» **Collection entries**
*** Begin section ***

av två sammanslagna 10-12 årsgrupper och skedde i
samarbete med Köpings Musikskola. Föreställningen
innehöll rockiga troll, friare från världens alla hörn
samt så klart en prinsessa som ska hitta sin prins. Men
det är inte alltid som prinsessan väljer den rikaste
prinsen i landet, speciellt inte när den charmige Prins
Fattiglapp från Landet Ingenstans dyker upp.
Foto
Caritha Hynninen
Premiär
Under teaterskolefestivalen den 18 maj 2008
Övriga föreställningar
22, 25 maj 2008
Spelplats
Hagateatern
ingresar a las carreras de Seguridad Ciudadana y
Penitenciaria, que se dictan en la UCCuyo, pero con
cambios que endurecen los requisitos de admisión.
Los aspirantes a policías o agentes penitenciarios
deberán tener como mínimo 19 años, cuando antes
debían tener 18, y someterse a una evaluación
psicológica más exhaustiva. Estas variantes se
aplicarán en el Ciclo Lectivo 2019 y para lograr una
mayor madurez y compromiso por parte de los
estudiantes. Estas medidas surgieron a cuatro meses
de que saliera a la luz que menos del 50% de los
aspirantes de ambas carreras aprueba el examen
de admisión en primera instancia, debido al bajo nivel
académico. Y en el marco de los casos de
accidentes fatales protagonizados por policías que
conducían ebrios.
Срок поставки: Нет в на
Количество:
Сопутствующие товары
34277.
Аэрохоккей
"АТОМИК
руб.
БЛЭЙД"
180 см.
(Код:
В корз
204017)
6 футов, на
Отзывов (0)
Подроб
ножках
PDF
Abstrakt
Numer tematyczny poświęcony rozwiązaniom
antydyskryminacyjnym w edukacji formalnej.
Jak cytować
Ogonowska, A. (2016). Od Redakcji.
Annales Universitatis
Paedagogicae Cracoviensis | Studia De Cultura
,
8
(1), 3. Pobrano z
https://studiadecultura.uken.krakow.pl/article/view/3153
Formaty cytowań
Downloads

*** End section ***

» **Instruction**
Lay out the lines from the start of the material up to and including the line with "deberán tener como" as a Markdown table with the columns Row and Line. Number each row and leave out any blank lines.

» **Task answer**
| Row | Line |
|---|---|
| 1 | av två sammanslagna 10-12 årsgrupper och skedde i |
| 2 | samarbete med Köpings Musikskola. Föreställningen |
| 3 | innehöll rockiga troll, friare från världens alla hörn |
| 4 | samt så klart en prinsessa som ska hitta sin prins. Men |
| 5 | det är inte alltid som prinsessan väljer den rikaste |
| 6 | prinsen i landet, speciellt inte när den charmige Prins |
| 7 | Fattiglapp från Landet Ingenstans dyker upp. |
| 8 | Foto |
| 9 | Caritha Hynninen |
| 10 | Premiär |
| 11 | Under teaterskolefestivalen den 18 maj 2008 |
| 12 | Övriga föreställningar |
| 13 | 22, 25 maj 2008 |
| 14 | Spelplats |
| 15 | Hagateatern |
| 16 | ingresar a las carreras de Seguridad Ciudadana y |
| 17 | Penitenciaria, que se dictan en la UCCuyo, pero con |
| 18 | cambios que endurecen los requisitos de admisión. |
| 19 | Los aspirantes a policías o agentes penitenciarios |
| 20 | deberán tener como mínimo 19 años, cuando antes |